▸ MATERIAL FOR THIS EXERCISE

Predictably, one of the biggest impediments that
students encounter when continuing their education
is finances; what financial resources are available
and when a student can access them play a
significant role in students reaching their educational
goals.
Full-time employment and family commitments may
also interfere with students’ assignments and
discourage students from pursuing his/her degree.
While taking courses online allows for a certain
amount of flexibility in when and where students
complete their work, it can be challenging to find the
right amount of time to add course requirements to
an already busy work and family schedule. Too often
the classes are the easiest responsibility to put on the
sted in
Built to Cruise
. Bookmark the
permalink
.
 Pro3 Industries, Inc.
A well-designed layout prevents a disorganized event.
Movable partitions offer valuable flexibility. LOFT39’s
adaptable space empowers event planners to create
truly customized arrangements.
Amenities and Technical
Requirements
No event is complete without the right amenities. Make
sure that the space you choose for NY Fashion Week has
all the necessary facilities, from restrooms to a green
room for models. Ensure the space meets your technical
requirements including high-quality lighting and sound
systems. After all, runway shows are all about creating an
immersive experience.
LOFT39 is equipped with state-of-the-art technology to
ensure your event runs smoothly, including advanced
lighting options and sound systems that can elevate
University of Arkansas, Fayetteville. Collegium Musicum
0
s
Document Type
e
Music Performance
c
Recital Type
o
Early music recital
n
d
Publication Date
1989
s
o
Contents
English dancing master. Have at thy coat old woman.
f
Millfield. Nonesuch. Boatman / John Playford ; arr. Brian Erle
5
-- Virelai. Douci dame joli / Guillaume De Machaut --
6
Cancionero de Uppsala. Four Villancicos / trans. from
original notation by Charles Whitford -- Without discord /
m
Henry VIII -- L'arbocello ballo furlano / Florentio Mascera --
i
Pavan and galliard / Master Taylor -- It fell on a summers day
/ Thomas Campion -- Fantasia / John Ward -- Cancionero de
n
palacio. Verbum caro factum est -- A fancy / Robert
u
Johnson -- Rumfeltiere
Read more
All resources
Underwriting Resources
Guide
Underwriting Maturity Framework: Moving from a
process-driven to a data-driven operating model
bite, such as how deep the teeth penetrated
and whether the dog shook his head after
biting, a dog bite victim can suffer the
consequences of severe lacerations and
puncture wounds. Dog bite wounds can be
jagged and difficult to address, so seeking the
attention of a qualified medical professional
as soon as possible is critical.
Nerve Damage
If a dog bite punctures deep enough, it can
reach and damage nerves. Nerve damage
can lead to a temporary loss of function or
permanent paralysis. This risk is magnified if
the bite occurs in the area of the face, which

▸ INSTRUCTIONS FOR THE TASK
Search the data for "including". Copy every matching line.

▸ SOLVED EXERCISE
requirements including high-quality lighting and sound
ensure your event runs smoothly, including advanced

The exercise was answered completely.